Gray defeated Republican Ed Wharton for the District 5 seat, which is currently held by Flowers. Gray finished with 3,328 votes and Wharton with 3,231, a difference of 97.
Both Republicans said they would not call for recounts.
The two races had been too close to call on Election Night with 2,424 provisional ballots remaining to be counted. The candidates had to wait a week for the final results.
Price compared the experience to being a high school senior sweating out a week as he waited for final grades to be posted. "I was just ready for it to be over, one way or the other," he said.
Gray was bagging cotton when he received the news. "I just thank the Lord that it's over," he said by telephone.
The Board of Elections processed more than 1,900 provisional ballots Monday night.
The Elections Board worked from 8 p.m. Monday until 12:15 a.m. today to run 1,846 ballots through a tabulator. The three-member board was assisted by Elections Director Gary Sims, his staff and a handful of volunteers.
On Monday afternoon, the board had hand-counted 73 ballots that each included one or more races in which the voter wasn't eligible to vote. That left around 400 ballots that the board needed to review, beginning at 8 a.m. today.

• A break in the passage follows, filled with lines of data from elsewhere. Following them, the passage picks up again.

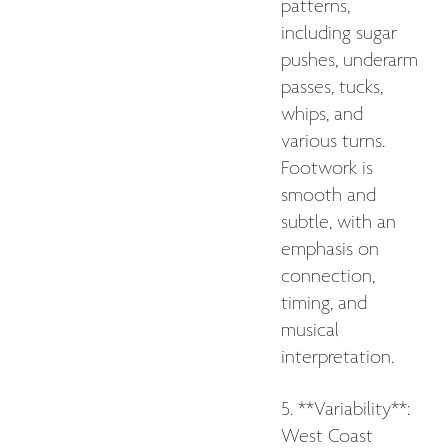
patterns,
including sugar
pushes, underarm
passes, tucks,
whips, and
various turns.
Footwork is
smooth and
subtle, with an
emphasis on
connection,
timing, and
musical
interpretation.
5. **Variability**:
West Coast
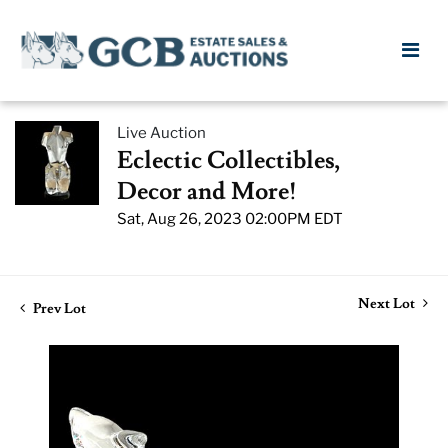
Live Auction
Eclectic Collectibles,
Decor and More!
Sat, Aug 26, 2023 02:00PM EDT
Next Lot
Prev Lot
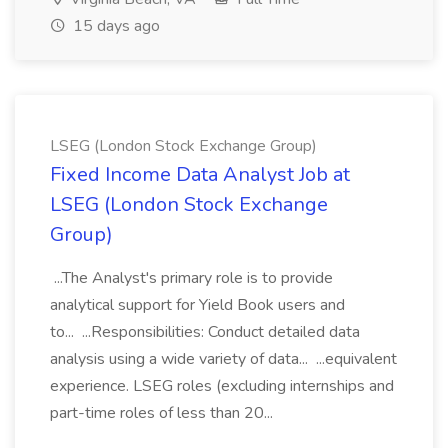
15 days ago
LSEG (London Stock Exchange Group)
Fixed Income Data Analyst Job at
LSEG (London Stock Exchange
Group)
...The Analyst's primary role is to provide
analytical support for Yield Book users and
to... ...Responsibilities: Conduct detailed data
analysis using a wide variety of data... ...equivalent
experience. LSEG roles (excluding internships and
part-time roles of less than 20...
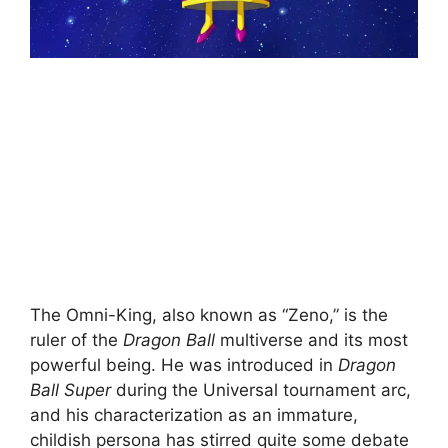
The Omni-King, also known as “Zeno,” is the
ruler of the
Dragon Ball
multiverse and its most
powerful being. He was introduced in
Dragon
Ball Super
during the Universal tournament arc,
and his characterization as an immature,
childish persona has stirred quite some debate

Most of these ballots were cast by people who weren't registered voters in Wayne County, but the board still planned to consider individual circumstances. The provisional ballots were sealed inside envelopes, which weren't opened until the board had already ruled on their eligibility.
Price received a small boost from the ballots that were hand-counted. He received 46 votes for the county board's at-large seat, and Keck received 25.
Two people chose not to vote for the at-large seat. That gave Price a 180-vote advantage before the remaining provisionals were added.
The hand-counted ballots had nearly no effect on the Gray vs. Wharton race. Only a small percentage of the voters lived in District 5, and for various reasons, almost all had voted in other county commissioners' districts.